Systematic mode-1 asymmetry study based on the scattered neutron spectrum from cryogenic DT inertial confinement fusion implosions on OMEGA

A detailed understanding of the compressed fuel and low-mode asymmetry is essential to diagnose the performance of direct-drive cryogenic deuterium-tritium (DT) inertial confinement fusion (ICF) implosions.
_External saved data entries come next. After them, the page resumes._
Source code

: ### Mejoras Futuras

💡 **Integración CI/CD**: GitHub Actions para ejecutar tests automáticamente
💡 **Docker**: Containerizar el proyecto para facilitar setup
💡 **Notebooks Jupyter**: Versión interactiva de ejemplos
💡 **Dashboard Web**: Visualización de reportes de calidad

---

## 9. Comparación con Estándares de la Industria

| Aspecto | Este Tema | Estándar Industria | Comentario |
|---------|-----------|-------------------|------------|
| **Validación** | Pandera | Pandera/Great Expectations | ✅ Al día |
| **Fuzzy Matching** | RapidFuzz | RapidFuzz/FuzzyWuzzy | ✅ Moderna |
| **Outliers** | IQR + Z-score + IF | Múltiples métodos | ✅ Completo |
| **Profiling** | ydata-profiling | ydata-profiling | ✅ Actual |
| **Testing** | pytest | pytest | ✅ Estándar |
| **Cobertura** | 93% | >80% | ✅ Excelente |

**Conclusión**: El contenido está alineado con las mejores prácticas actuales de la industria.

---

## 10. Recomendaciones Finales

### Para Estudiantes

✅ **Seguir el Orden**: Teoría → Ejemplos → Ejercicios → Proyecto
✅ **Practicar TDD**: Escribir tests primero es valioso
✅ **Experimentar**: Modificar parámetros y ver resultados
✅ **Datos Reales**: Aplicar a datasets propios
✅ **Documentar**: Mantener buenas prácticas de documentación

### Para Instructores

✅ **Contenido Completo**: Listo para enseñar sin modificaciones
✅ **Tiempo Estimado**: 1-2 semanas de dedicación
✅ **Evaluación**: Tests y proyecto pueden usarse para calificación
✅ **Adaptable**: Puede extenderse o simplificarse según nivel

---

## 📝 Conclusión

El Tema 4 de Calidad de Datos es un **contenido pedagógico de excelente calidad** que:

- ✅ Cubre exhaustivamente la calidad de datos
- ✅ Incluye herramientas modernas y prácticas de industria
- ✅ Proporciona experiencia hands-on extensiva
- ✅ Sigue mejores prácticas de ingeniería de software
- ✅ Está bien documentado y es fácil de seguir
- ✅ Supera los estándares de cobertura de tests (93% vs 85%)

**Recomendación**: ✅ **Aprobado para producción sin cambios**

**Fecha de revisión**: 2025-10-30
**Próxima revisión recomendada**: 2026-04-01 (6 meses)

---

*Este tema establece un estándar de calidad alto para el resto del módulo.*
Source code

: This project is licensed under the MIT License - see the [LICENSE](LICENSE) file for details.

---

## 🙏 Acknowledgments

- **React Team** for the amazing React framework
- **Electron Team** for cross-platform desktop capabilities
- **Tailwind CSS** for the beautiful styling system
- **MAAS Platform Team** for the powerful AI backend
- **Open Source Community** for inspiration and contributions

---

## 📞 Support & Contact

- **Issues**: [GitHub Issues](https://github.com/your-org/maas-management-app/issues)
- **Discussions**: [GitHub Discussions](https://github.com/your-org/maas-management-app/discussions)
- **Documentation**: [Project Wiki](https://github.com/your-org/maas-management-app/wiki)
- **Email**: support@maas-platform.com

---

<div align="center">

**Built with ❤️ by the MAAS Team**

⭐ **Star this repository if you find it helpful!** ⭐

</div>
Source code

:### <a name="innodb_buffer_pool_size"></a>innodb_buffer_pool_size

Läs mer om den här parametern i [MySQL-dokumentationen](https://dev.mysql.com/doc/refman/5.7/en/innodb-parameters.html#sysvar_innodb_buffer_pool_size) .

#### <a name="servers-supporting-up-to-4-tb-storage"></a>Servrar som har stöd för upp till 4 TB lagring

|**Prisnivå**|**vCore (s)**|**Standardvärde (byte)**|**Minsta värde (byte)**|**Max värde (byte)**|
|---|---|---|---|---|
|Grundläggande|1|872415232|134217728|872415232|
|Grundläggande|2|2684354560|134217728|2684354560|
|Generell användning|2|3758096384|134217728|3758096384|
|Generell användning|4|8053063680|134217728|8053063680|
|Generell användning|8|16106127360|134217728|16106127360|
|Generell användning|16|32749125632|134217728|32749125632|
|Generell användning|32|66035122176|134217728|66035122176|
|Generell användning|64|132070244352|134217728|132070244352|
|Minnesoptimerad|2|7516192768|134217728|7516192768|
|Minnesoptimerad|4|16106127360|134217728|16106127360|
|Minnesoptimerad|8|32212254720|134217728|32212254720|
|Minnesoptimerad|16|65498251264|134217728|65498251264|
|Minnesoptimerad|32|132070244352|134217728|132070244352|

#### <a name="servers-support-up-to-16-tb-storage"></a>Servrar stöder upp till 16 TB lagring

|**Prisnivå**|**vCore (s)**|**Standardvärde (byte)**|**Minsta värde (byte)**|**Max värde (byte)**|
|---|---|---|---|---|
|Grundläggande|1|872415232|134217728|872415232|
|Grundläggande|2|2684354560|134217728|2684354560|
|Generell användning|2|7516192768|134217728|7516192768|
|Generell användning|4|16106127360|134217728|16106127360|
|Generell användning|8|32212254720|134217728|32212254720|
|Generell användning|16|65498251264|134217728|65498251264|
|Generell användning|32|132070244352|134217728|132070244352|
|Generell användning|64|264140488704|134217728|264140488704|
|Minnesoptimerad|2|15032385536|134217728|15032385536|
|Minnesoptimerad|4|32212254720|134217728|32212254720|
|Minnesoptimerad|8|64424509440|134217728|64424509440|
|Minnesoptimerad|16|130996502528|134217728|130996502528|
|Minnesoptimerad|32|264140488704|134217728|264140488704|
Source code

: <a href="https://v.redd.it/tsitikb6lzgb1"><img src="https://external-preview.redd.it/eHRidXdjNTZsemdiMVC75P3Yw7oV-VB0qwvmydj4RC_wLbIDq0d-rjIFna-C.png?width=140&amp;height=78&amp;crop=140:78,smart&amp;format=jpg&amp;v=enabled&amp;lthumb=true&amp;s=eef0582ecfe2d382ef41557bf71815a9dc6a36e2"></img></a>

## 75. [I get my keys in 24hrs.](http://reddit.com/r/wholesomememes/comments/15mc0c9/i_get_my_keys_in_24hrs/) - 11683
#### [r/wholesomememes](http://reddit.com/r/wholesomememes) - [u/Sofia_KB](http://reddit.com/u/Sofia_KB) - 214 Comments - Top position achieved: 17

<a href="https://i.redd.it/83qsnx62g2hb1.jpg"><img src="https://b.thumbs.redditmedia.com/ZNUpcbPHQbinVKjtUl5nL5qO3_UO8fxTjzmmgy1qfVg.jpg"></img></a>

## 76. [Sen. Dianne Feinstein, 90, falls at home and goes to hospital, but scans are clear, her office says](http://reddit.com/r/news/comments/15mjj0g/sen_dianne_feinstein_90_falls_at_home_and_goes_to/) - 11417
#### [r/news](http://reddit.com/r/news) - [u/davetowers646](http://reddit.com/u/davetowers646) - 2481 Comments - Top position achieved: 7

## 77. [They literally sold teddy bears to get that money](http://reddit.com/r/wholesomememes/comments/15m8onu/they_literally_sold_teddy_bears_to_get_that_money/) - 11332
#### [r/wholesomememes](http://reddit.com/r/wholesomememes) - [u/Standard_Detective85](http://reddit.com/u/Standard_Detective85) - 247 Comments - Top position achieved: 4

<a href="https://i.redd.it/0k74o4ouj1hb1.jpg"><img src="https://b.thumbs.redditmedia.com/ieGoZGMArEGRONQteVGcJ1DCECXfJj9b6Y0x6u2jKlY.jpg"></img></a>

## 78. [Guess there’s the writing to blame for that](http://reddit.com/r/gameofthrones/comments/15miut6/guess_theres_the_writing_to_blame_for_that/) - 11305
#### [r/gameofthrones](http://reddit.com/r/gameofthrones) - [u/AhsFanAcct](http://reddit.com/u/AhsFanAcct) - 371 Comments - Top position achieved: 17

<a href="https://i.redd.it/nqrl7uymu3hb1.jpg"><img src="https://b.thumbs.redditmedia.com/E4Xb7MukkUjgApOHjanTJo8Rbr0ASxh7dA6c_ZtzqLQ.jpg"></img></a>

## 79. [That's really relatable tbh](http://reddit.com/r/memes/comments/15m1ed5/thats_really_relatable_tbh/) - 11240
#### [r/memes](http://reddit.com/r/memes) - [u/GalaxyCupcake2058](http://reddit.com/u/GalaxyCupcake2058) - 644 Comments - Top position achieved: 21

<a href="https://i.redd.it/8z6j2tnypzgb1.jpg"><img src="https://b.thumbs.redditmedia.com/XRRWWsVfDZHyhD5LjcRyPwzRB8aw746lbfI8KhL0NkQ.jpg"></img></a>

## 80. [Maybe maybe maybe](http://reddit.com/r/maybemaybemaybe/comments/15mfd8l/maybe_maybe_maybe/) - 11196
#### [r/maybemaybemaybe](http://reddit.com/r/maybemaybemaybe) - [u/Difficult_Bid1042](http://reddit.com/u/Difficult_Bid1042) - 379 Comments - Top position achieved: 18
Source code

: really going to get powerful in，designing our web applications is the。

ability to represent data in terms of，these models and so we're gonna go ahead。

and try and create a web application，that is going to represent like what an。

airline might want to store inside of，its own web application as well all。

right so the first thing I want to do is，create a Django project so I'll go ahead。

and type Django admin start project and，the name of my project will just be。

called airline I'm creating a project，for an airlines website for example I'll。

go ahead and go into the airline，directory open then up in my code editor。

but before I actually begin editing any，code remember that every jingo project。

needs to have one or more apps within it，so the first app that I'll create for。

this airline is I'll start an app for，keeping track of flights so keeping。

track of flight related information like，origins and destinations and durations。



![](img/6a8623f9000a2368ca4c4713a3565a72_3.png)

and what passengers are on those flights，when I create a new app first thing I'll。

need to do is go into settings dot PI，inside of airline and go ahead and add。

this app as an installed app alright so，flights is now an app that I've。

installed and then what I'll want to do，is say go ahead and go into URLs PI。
These metrics are inferred from the neutron energy spectrum from 3 to 7 MeV measured with high-resolution, high-dynamic range neutron time-of-flight (nTOF) diagnostics positioned along two nearly opposing lines of sight [1]. The shape of the spectrum influenced by the neutrons that elastically scatter off of D and T in the cold fuel is sensitive to the compressed areal density and mode-1 asymmetry [1]. A systematic study was conducted to determine experimental trends in the inferred asymmetry for a series of implosions on OMEGA. The results are compared to measured values of flow velocity and apparent ion temperature asymmetry diagnosed from nTOF detectors distributed around the target chamber, as well as to the 3D hot-spot reconstruction analysis from x-ray emission [2]. Preliminary results indicate a correlation between higher flow velocities and higher asymmetries. The results of the systematic mode-1 study will be presented.



[1] C. J. Forrest et al., Rev. Sci. Instrum. 93, 103505 (2022).

[2] K. Churnetski et al., Phys. Plasmas. 32, 052711 (2025).